TO-DO LIST:
1. From the passage on the ASA below, extract the words starting with "A major part" and going on through "and bespoke advice.".
2. Write out all of the rows below again with "phylum" renamed to "division" and everything else unchanged, leaving the pictures out of your answer.

A major part of the activities of the ASA is not to punish, but to educate and advise marketers and the media as to proposed marketing communications before they are issued. They provide fast, free and confidential information. They also provide training, online information and bespoke advice.
Who controls the ASA?
The ASA’s decisions are subject to independent review which will consider if there was a substantial flaw of process or ruling, or whether additional relevant evidence is available that could not reasonably have been available during the investigation, which justifies the re-examination of the case. The High Court can exceptionally review decisions.
What are the sanctions for breach of the code?
Bad publicity is the key consequence of a ruling against an advertiser. Rulings are published weekly and are accessible long-term on the internet. The ASA can issue alerts to its media contacts warning them to withhold advertising space to certain advertisers.
A ruling can lead to recognition and trading privileges being removed, which could increase business costs. The ASA may also require persistent offenders to have their adverts pre-vetted before they are published in the future. Internet search companies can be asked to remove paid-for search adverts that link to non-compliant online material.

RECORDS TO PROCESS:

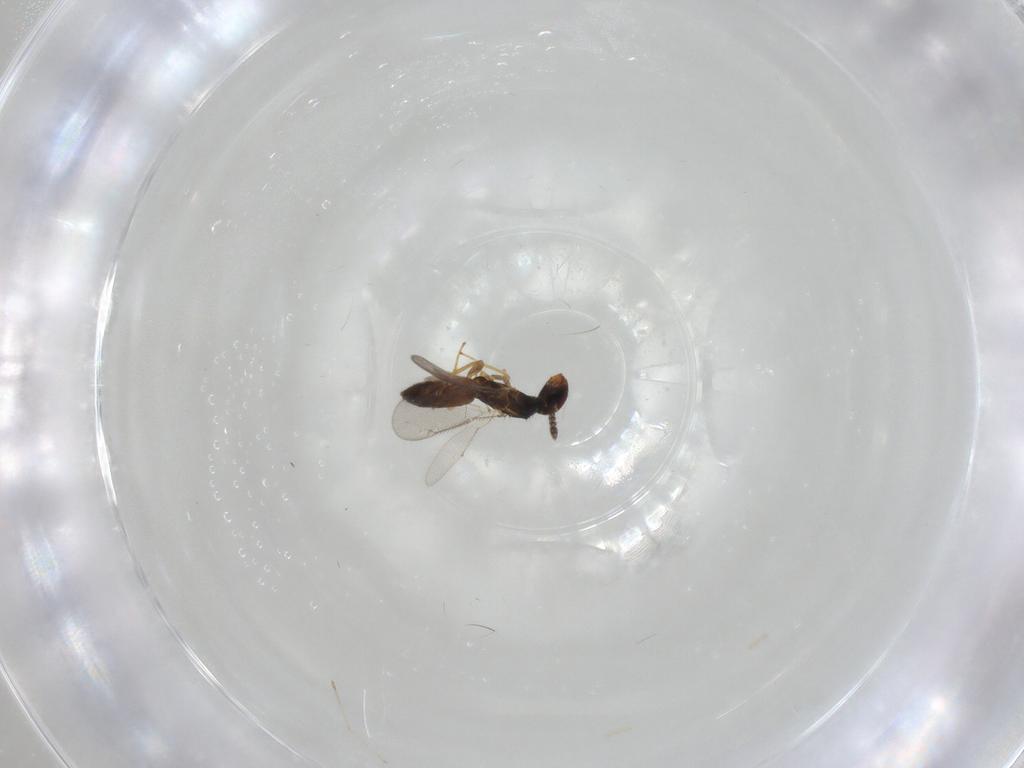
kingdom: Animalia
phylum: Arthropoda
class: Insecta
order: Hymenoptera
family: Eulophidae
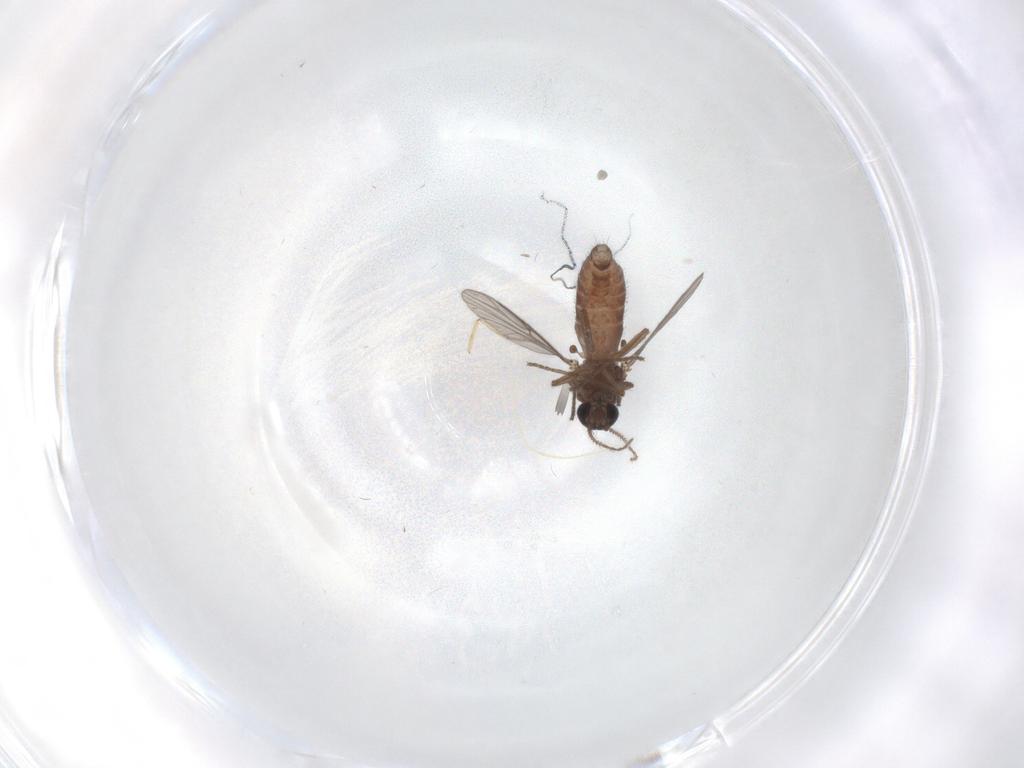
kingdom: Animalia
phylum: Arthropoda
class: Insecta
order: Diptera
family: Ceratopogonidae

SOLVED TASKS:
1.
A major part of the activities of the ASA is not to punish, but to educate and advise marketers and the media as to proposed marketing communications before they are issued. They provide fast, free and confidential information. They also provide training, online information and bespoke advice.

2.
kingdom: Animalia
division: Arthropoda
class: Insecta
order: Hymenoptera
family: Eulophidae
kingdom: Animalia
division: Arthropoda
class: Insecta
order: Diptera
family: Ceratopogonidae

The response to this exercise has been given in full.